- **What is expected**: From the data below, copy out every line in which the word "SMSSandboxPhoneNumberTypeDef" occurs.

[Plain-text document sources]
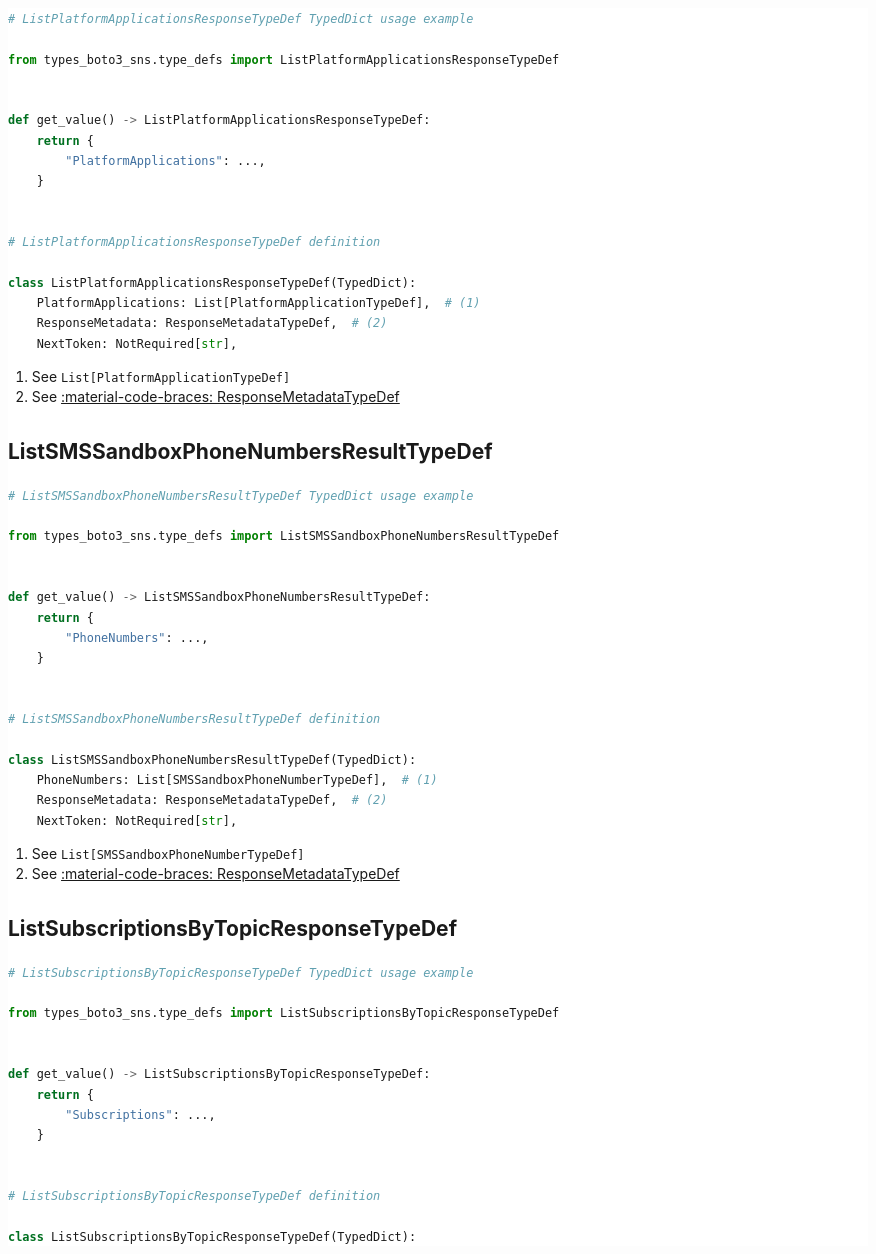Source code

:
 ```python
# ListPlatformApplicationsResponseTypeDef TypedDict usage example

from types_boto3_sns.type_defs import ListPlatformApplicationsResponseTypeDef


def get_value() -> ListPlatformApplicationsResponseTypeDef:
    return {
        "PlatformApplications": ...,
    }


# ListPlatformApplicationsResponseTypeDef definition

class ListPlatformApplicationsResponseTypeDef(TypedDict):
    PlatformApplications: List[PlatformApplicationTypeDef],  # (1)
    ResponseMetadata: ResponseMetadataTypeDef,  # (2)
    NextToken: NotRequired[str],
```

1. See `List[PlatformApplicationTypeDef]`
2. See [:material-code-braces: ResponseMetadataTypeDef](./type_defs.md#responsemetadatatypedef)

## ListSMSSandboxPhoneNumbersResultTypeDef

```python
# ListSMSSandboxPhoneNumbersResultTypeDef TypedDict usage example

from types_boto3_sns.type_defs import ListSMSSandboxPhoneNumbersResultTypeDef


def get_value() -> ListSMSSandboxPhoneNumbersResultTypeDef:
    return {
        "PhoneNumbers": ...,
    }


# ListSMSSandboxPhoneNumbersResultTypeDef definition

class ListSMSSandboxPhoneNumbersResultTypeDef(TypedDict):
    PhoneNumbers: List[SMSSandboxPhoneNumberTypeDef],  # (1)
    ResponseMetadata: ResponseMetadataTypeDef,  # (2)
    NextToken: NotRequired[str],
```

1. See `List[SMSSandboxPhoneNumberTypeDef]`
2. See [:material-code-braces: ResponseMetadataTypeDef](./type_defs.md#responsemetadatatypedef)

## ListSubscriptionsByTopicResponseTypeDef

```python
# ListSubscriptionsByTopicResponseTypeDef TypedDict usage example

from types_boto3_sns.type_defs import ListSubscriptionsByTopicResponseTypeDef


def get_value() -> ListSubscriptionsByTopicResponseTypeDef:
    return {
        "Subscriptions": ...,
    }


# ListSubscriptionsByTopicResponseTypeDef definition

class ListSubscriptionsByTopicResponseTypeDef(TypedDict):
```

- **Task solution**:
    PhoneNumbers: List[SMSSandboxPhoneNumberTypeDef],  # (1)
1. See `List[SMSSandboxPhoneNumberTypeDef]`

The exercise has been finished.